Exercise prompt
Reproduce every line of text from the entries below without any changes, and leave the pictures out of your answer.

(Items in a dataset)
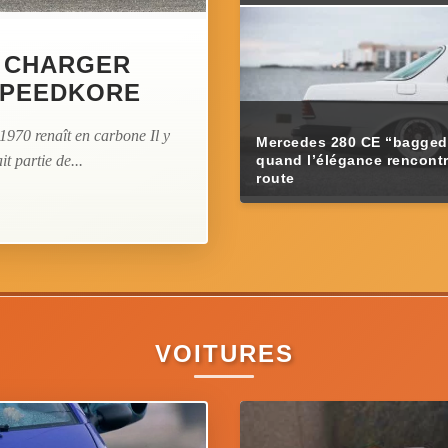
E CHARGER
 SPEEDKORE
970 renaît en carbone Il y
Mercedes 280 CE “bagged
it partie de...
quand l’élégance rencontr
route
VOITURES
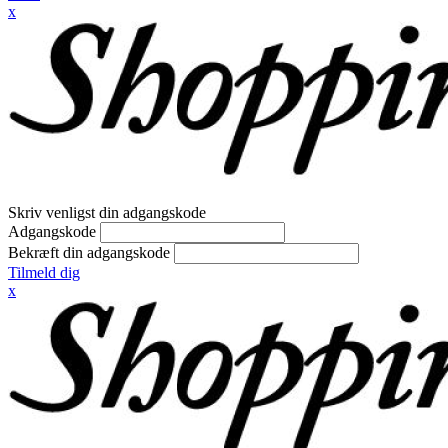
x
Skriv venligst din adgangskode
Adgangskode
Bekræft din adgangskode
Tilmeld dig
x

Response
E CHARGER
 SPEEDKORE
970 renaît en carbone Il y
Mercedes 280 CE “bagged
it partie de...
quand l’élégance rencontr
route
VOITURES
x
Skriv venligst din adgangskode
Adgangskode
Bekræft din adgangskode
Tilmeld dig
x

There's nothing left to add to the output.